_Passage provided_

This week, to something I’ve been receiving reader letters about, and have been reading tweets on, and hearing whispers of horror among parents. It involves young people from not only cities but country towns as well, and has resulted in a groundswell of hushed anguish and shock in communities across our nation. It’s the trauma of suicide, youth suicide in particular.
Recently I received an email from my Year 12 boy’s school principal asking all parents to check in on their kids; to see if they were OK, talk to them; and to think about their friends too – anyone who may be of concern. To let the school know about any worries we – they – might have. Because there have been youth suicides this year that have torn the heart out of various communities. It feels like Covid’s hidden trauma.
Some families have bravely gone public in an attempt to prevent similar tragedies. Claudia Neale, a Year 12 student from an independent school on Sydney’s leafy north shore, recently took her own life. She was an A-grade, scholarship student, captain of the swimming team. Her heartbroken father, Matt Neale, recently spoke out because he wants to help others facing similar situations. “If I had a chance to speak to [Claudia] right now I’d say it’s a totally different place when you finish school,” he told The Sunday Telegraph.“Life changes and it does change for the better. It just opens up what you can do. You don’t have to do physics any more.”

_Supplied information_

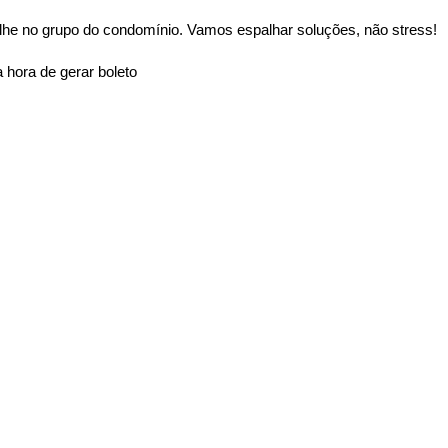
lhe no grupo do condomínio. Vamos espalhar soluções, não stress!
 hora de gerar boleto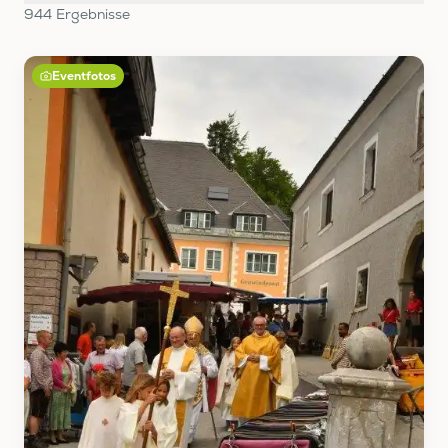
944
Ergebnis
se
Eventfotos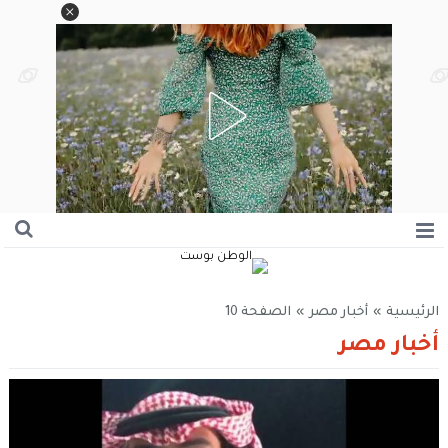
الرئيسية
»
أخبار مصر
»
الصفحة 10
أخبار مصر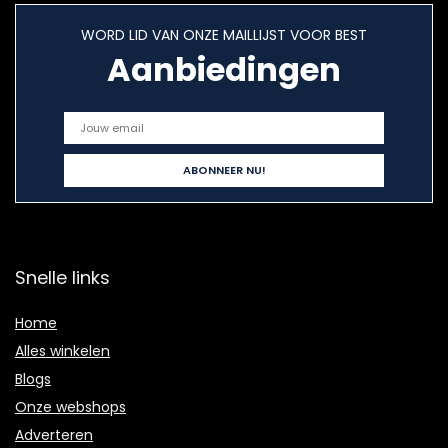
WORD LID VAN ONZE MAILLIJST VOOR BEST
Aanbiedingen
Snelle links
Home
Alles winkelen
Blogs
Onze webshops
Adverteren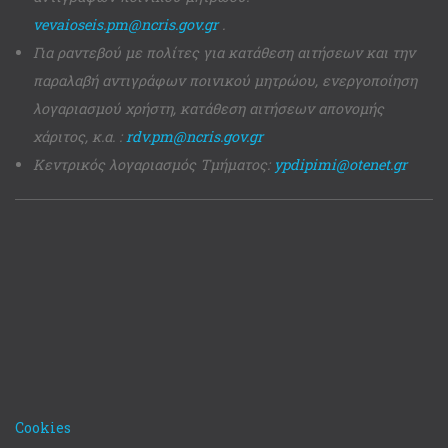
vevaioseis.pm@ncris.gov.gr
.
Για ραντεβού με πολίτες για κατάθεση αιτήσεων και την
παραλαβή αντιγράφων ποινικού μητρώου, ενεργοποίηση
λογαριασμού χρήστη, κατάθεση αιτήσεων απονομής
χάριτος, κ.α. :
rdv.pm@ncris.gov.gr
Κεντρικός λογαριασμός Τμήματος:
ypdipimi@otenet.gr
Cookies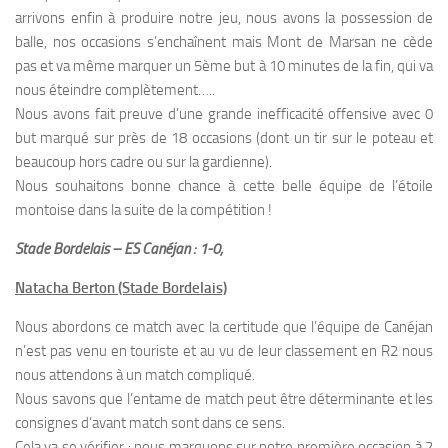
arrivons enfin à produire notre jeu, nous avons la possession de
balle, nos occasions s’enchaînent mais Mont de Marsan ne cède
pas et va même marquer un 5ème but à 10 minutes de la fin, qui va
nous éteindre complètement…..
Nous avons fait preuve d’une grande inefficacité offensive avec 0
but marqué sur près de 18 occasions (dont un tir sur le poteau et
beaucoup hors cadre ou sur la gardienne).
Nous souhaitons bonne chance à cette belle équipe de l’étoile
montoise dans la suite de la compétition !
Stade Bordelais – ES Canéjan : 1-0;
Natacha Berton (Stade Bordelais)
Nous abordons ce match avec la certitude que l’équipe de Canéjan
n’est pas venu en touriste et au vu de leur classement en R2 nous
nous attendons à un match compliqué.
Nous savons que l’entame de match peut être déterminante et les
consignes d’avant match sont dans ce sens.
Cela va se vérifier : nous marquons sur notre première occasion à 2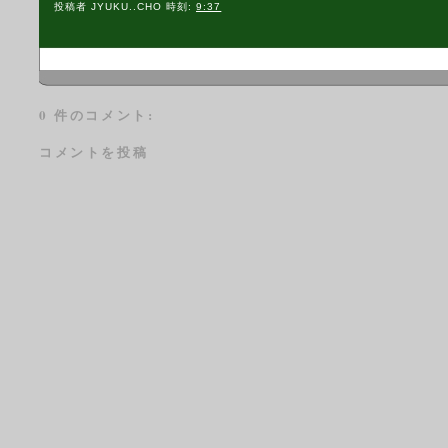
投稿者
JYUKU..CHO
時刻:
9:37
0 件のコメント:
コメントを投稿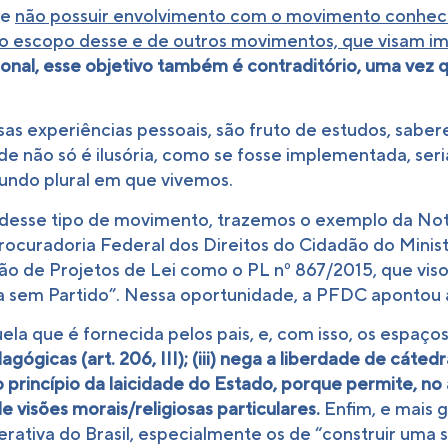
me
não possuir envolvimento com o movimento conhec
o escopo desse e de outros movimentos, que visam im
onal, esse objetivo também é contraditório, uma vez 
sas experiências pessoais, são fruto de estudos, saber
de não só é ilusória, como se fosse implementada, ser
ndo plural em que vivemos.
e desse tipo de movimento, trazemos o exemplo da Not
rocuradoria Federal dos Direitos do Cidadão do Mini
o de Projetos de Lei como o PL nº 867/2015, que visou 
a sem Partido”. Nessa oportunidade, a PFDC apontou a
la que é fornecida pelos pais, e, com isso, os espaços
ógicas (art. 206, III); (iii) nega a liberdade de cáted
a o princípio da laicidade do Estado, porque permite, n
 visões morais/religiosas particulares.
Enfim, e mais 
tiva do Brasil, especialmente os de “construir uma soc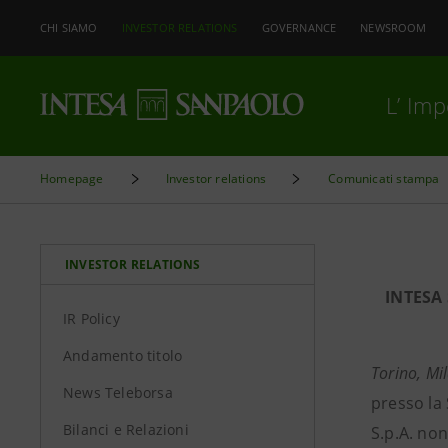
CHI SIAMO
INVESTOR RELATIONS
GOVERNANCE
NEWSROOM
L’ Im
Homepage
Investor relations
Comunicati stampa
INVESTOR RELATIONS
INTESA
IR Policy
Andamento titolo
Torino, Mi
News Teleborsa
presso la 
Bilanci e Relazioni
S.p.A. non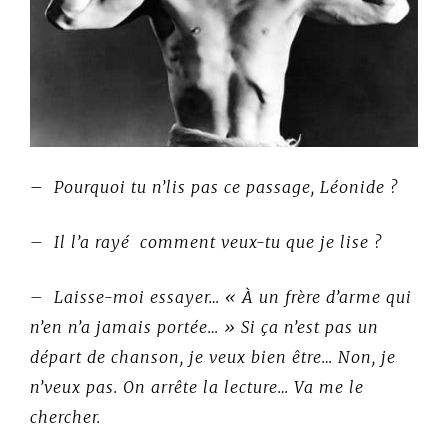
–
Pourquoi tu n’lis pas ce passage, Léonide ?
– Il l’a rayé comment veux-tu que je lise ?
– Laisse-moi essayer… « À un frère d’arme qui
n’en n’a jamais portée… » Si ça n’est pas un
départ de chanson, je veux bien être… Non, je
n’veux pas. On arrête la lecture… Va me le
chercher.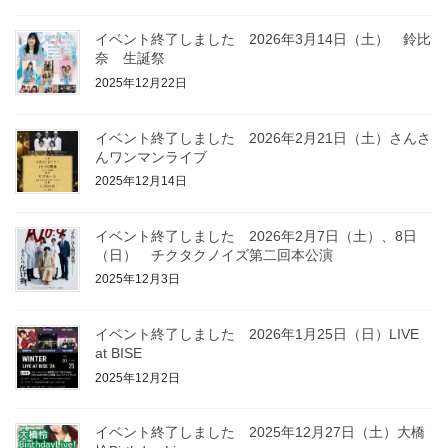
イベント終了しました 2026年3月14日（土） 鈴比
奈 生誕祭
2025年12月22日
イベント終了しました 2026年2月21日（土）さんさ
んワンマンライブ
2025年12月14日
イベント終了しました 2026年2月7日（土）、8日
（日） チクタクノイズ第二回本公演
2025年12月3日
イベント終了しました 2026年1月25日（日）LIVE
at BISE
2025年12月2日
イベント終了しました 2025年12月27日（土）大橋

_What is required_
Write the next part of the piece on youth suicide, picking up right after its final sentence.

_Answer box_
“Girls thought it was OK to be unkind without realising that [Claudia] was struggling and internalising it,” her older sister Gabby said. I do not know Claudia’s particular circumstances but do know that girls often bully through exclusion and they may not realise how painful it can be. This is a plea to be kind, thoughtful, caring. In a perplexing world of uncertainty, this is a crushing time.
LivingWorks is an organisation that trains people in suicide first aid skills, teaching them how to identify people at risk in a quick, online training program. CEO Shayne Connell says it takes a whole community, a whole village, to keep people safe from suicide, and this first aid course teaches the basics of how you can respond to someone in need.
As someone whose mother died this way, can I just say, if you are thinking of it, if you have a plan, please talk to someone. You may feel viciously alone with your pain but you are not. There are so many people around you who love you and want to help, so much. Please let them in. I wish my mother had. She could have been helped with her pain – and it wasn’t in the end vanished, it was carried within those she left behind.
Our Year 12 students are leaving school now. Some have had the usual rituals cancelled, some are crossing fingers for formals and schoolies of some sort. Everyone is coping, or not, in their own way. These are uniquely difficult times. Claudia’ s parents say their daughter was struggling with Covid-19 restrictions that limited her swimming and put a dampener on her 18th birthday celebrations, as well as those of her friends. She also had depression. “People don’t realise what’s going on in other people’s lives, and the outward appearance that people see is not necessarily what they’re really going through,” her father, Matt, explained.
He said kids today rely so heavily on “electronic talking” – but we all need to pick up the phone and ring. Keep talking. Not just by text. Because while things can appear normal, turmoil can be bubbling under the surface. “We must reach out to each other,” Matt concluded. Yes. I wish I had more with my own mother. Just sat down, and talked.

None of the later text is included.